> _TO-DO ITEM_: Determine how many lines below contain the word "Rendered", then state only that figure.

Items from a data source:

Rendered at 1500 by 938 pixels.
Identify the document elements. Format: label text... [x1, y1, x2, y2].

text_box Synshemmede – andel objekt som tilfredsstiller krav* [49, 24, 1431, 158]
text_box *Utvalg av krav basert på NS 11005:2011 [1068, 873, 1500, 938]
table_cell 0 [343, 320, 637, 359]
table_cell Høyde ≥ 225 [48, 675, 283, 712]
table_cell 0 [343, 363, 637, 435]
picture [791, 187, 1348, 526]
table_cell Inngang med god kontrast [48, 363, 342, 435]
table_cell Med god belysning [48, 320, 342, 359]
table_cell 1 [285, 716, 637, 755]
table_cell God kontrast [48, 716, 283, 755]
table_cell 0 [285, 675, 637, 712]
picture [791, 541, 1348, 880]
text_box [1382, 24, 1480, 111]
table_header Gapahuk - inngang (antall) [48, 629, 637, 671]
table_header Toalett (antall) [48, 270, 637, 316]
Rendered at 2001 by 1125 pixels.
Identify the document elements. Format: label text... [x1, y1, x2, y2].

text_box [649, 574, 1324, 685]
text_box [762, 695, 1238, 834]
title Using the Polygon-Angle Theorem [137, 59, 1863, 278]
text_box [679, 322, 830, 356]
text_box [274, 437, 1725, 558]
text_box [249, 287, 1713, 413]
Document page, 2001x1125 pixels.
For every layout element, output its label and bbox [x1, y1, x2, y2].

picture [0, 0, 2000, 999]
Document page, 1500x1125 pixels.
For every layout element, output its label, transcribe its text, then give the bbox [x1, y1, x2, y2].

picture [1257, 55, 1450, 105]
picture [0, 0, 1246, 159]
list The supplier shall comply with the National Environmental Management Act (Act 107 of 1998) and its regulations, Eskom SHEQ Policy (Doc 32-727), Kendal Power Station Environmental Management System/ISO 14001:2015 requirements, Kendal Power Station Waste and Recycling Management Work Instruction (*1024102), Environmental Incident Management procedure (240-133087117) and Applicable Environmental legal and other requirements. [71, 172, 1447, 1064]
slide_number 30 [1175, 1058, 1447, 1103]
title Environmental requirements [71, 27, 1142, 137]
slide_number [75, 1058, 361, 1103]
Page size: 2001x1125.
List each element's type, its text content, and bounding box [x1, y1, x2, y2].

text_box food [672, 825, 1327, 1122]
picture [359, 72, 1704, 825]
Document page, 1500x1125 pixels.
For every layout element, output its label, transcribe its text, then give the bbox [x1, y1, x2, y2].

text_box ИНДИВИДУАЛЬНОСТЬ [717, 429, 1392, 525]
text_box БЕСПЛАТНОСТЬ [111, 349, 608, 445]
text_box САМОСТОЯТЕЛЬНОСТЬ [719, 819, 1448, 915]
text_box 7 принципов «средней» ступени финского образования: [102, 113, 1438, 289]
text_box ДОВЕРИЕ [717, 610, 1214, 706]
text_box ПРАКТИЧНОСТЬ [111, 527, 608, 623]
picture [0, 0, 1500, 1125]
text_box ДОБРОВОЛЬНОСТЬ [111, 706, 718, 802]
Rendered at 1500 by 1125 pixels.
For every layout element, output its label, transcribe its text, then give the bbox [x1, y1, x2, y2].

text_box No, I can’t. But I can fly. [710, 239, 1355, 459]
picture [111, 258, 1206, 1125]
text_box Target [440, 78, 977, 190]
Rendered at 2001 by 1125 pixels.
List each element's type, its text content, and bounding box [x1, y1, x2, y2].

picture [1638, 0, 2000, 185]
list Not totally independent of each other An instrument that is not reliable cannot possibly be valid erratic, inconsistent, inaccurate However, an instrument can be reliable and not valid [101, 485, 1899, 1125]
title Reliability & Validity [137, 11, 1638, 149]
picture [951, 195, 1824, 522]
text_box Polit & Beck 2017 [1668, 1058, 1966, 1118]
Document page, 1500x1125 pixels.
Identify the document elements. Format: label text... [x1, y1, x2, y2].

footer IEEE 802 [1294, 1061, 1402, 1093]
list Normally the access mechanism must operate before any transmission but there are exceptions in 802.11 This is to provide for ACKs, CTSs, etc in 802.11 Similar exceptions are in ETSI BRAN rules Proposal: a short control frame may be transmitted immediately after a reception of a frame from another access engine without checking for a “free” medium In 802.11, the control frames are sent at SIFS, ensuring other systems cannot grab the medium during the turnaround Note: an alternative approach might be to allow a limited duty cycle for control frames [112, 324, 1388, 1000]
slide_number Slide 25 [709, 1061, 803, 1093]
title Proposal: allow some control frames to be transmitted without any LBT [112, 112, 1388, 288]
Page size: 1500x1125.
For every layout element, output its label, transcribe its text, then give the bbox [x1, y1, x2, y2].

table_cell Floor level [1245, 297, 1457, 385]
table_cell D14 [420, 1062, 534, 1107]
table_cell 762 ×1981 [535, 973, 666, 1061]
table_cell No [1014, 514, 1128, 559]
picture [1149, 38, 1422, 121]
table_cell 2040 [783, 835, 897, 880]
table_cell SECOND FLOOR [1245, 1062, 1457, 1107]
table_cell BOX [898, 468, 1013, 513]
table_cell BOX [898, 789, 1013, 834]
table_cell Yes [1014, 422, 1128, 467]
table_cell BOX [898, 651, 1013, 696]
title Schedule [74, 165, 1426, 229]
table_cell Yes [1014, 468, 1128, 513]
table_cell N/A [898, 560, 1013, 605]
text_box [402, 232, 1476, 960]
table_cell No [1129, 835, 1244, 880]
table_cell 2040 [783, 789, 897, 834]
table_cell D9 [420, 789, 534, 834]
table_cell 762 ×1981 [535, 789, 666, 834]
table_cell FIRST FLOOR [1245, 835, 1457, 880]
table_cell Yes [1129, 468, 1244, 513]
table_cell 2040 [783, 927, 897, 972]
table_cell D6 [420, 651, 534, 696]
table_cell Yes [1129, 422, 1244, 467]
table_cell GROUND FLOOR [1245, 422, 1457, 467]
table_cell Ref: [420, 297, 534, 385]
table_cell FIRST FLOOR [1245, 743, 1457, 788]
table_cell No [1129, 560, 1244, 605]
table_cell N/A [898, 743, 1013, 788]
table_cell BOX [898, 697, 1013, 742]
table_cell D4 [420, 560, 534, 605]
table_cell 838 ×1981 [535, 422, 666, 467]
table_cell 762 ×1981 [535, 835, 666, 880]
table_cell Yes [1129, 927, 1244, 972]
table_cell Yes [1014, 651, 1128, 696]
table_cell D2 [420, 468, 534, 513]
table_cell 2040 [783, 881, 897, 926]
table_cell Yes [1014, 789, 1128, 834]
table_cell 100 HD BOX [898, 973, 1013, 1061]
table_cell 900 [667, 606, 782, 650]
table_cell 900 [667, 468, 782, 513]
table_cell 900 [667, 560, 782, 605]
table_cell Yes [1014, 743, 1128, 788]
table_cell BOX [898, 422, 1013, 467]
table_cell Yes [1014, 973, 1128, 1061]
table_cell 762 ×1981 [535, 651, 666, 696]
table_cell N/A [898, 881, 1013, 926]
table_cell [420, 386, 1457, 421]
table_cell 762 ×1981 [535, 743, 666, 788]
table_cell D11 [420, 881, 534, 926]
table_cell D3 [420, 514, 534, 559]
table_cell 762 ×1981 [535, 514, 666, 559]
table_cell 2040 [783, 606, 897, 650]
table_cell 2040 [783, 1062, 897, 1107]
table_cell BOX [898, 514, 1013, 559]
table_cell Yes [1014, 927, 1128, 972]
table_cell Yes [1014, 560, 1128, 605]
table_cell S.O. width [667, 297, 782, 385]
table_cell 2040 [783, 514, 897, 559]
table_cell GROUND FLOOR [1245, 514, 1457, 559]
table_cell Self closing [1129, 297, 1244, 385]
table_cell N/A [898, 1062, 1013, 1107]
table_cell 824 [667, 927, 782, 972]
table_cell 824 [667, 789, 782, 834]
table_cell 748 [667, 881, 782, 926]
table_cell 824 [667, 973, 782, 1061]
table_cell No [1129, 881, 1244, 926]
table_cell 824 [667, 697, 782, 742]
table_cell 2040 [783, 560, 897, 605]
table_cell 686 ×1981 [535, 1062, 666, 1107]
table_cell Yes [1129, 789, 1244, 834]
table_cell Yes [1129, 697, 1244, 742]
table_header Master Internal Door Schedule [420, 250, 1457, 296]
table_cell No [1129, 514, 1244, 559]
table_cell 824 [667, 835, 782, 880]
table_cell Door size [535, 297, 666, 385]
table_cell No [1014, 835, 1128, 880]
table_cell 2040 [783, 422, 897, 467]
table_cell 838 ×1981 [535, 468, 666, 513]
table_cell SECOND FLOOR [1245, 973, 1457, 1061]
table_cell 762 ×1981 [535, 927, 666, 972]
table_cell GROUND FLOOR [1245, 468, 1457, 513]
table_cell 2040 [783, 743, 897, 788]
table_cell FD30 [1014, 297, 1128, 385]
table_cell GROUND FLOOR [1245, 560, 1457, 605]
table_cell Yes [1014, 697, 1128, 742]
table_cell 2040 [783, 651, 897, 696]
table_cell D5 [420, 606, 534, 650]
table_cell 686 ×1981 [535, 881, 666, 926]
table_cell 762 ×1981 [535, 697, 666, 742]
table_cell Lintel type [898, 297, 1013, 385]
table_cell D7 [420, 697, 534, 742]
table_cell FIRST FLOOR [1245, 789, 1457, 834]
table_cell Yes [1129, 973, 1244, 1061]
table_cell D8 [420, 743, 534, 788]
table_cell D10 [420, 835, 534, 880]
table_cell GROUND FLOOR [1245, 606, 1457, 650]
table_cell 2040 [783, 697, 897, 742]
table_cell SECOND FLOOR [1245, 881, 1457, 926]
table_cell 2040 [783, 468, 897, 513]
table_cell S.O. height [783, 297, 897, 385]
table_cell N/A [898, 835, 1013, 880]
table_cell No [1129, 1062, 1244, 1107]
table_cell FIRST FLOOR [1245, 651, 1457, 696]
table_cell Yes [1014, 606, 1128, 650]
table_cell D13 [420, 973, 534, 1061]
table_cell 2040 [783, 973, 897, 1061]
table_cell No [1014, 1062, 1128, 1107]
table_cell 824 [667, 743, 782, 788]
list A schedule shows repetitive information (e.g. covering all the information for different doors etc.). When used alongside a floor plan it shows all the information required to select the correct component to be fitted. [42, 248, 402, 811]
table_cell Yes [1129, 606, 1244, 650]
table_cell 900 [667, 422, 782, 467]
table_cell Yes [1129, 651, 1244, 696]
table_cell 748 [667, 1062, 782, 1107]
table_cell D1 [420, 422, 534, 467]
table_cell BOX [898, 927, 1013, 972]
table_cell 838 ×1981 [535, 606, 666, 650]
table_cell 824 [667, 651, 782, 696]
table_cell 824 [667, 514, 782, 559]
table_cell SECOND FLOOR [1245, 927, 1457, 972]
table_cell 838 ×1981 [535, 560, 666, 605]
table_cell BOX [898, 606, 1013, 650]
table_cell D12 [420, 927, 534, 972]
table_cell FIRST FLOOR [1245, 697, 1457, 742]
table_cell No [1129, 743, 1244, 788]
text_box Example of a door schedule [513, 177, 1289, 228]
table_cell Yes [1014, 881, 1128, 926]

> _EXERCISE OUTPUT_: 4